Note: This is the first of a two-part review of Barack Obama's Dreams from My Father.
As Barack Obama's candidacy grows, there will naturally be more interest in his life story, and Obama has the advantage of having told this story himself, eloquently and forcefully, in an autobiography written before his Senate career or his presidential run. Dreams From My Father isn't as famous as The Audacity of Hope, his campaign manifesto, but the story he tells in the former may ultimately win him more votes, and convince Americans that he is, after all, a different kind of candidate, different in every way from any major candidate for President in our history.
The differences become clear in the book's opening pages, which tell the story of Obama's African father.
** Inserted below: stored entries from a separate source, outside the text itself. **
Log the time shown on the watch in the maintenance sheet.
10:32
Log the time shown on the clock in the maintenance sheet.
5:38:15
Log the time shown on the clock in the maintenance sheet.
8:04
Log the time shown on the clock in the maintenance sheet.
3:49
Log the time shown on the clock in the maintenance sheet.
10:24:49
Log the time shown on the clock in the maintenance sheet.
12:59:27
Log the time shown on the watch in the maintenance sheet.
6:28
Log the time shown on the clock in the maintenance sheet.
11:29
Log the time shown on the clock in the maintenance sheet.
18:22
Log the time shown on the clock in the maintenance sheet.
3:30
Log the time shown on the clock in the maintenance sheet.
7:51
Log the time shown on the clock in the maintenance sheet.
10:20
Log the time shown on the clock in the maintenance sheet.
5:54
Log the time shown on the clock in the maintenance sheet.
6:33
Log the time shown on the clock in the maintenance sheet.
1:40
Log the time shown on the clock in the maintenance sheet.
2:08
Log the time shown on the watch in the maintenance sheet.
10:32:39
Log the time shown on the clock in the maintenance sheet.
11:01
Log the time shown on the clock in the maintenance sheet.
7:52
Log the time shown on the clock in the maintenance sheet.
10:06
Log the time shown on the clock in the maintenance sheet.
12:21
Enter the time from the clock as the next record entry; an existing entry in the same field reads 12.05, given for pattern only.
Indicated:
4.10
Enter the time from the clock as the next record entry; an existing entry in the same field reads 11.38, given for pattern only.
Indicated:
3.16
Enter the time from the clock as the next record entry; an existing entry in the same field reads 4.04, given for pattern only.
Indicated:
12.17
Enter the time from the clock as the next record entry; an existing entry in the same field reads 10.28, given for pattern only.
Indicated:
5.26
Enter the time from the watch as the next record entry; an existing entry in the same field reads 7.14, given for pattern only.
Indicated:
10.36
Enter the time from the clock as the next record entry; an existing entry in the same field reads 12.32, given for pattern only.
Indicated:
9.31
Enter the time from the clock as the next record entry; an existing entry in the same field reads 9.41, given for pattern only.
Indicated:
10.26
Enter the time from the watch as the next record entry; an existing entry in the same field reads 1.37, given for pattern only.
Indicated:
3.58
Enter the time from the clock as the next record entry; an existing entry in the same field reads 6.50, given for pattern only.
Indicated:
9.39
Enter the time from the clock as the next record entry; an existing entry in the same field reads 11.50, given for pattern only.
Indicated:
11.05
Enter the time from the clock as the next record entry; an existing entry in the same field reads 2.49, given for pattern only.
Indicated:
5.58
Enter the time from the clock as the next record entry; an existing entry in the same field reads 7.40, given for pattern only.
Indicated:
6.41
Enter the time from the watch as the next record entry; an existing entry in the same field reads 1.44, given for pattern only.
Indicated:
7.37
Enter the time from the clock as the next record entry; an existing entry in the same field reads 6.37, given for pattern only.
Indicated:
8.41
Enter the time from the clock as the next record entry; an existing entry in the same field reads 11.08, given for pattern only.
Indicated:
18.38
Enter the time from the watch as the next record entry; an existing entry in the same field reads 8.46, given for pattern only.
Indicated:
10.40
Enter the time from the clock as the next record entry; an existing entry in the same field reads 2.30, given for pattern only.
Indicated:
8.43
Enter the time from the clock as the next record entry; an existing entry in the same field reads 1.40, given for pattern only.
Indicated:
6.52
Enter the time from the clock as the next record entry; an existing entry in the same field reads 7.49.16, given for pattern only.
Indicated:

The narrative begins with his death, when Barack was 21 years old, and meanders through the memories and legends of his father he grew up hearing. Living in New York at the time his father died, Obama is reminded of an old man who lived in his apartment building until he was found dead in his apartment, a lonely ignoble death much like his father's in Kenya. As Obama describes later in the book, his father died a shell of his former self, alone, alienated from his children, struggling to maintain relevance and dignity in spite of his doctorate and prosperous past. But the stories Obama grows up with are the stories of his youthful vigor and charm, his seriousness, his promise, his charisma--qualities that might be applied to Obama himself.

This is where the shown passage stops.